In the early 7th century, Songtsan Gambo wed Tang Dynasty (618-907) Princess Wencheng from the Central Plains and Nepalese Princess Bhributi. Each princess brought to Tubo a statue of Buddha, and the Jokhang and Rampoche Monasteries were built to house the two statues. Artisans who accompanied the princesses had monasteries built, while accompanying Buddhist monks set about translating the Buddhist scriptures. As a result, Buddhism made its way into Tubo life, and Buddhist tenets gradually infiltrated its politics, economics, culture, education, customs and habits.
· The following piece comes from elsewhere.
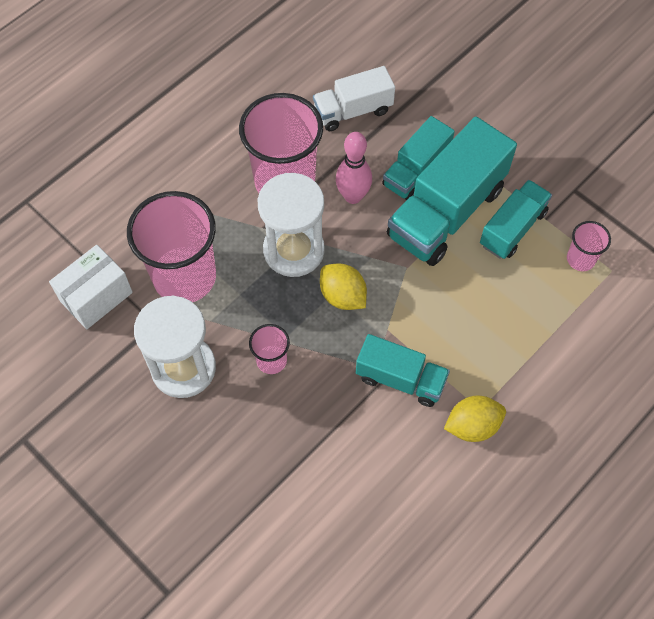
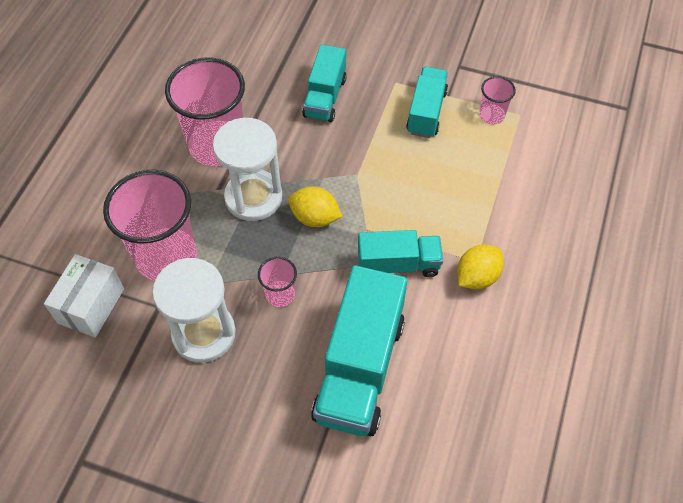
camera: 25 degrees left, 5 degrees down
white truck [313,66,395,131] -> none
pink bowling pin [336,132,372,204] -> none
turquoise truck [387,117,517,266] -> turquoise truck moved to [311,265,407,436]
Tibetan Buddhism that emerged was widely worshipped by the Tubo residents.

Through a prolonged period of cultural exchanges, Tibetan Buddhism has spread to other ethnic groups in China, such as the Mongolian, Tu, Yugu, Lhoba, Moinba, Naxi and Pumi ethnic groups. It has worshippers not only in China's Tibet, Sichuan, Yunnan, Gansu, Qinghai, Xinjiang and Inner Mongolia, but also in Sikkim, Bhutan, Nepal, Mongolia and Russia.

During the heyday of Tibetan Buddhism, each Tibetan family was required to provide at least one member to become a monk or nun. This is why Tibetan monks and nuns made up 25 percent of the Tibetan population in the 16th century and thereafter. In 1950, there were 100,000 monks and nuns, or over 10 percent of the Tibetan population in Tibet in 1951. Following the peaceful liberation of Tibet, the Central Government followed a policy of freedom of religious belief in Tibet. After the Democratic Reform in 1960, various monasteries conducted reform according to suggestions by the 10th Panchen Erdeni. Tibetan people have since enjoyed freedom to be lamas or resume secular life. Nowadays, there are 1,787 religious activity centers, and 46,000 monks and nuns or 2 percent of the Tibetan population in the Tibet Autonomous Region.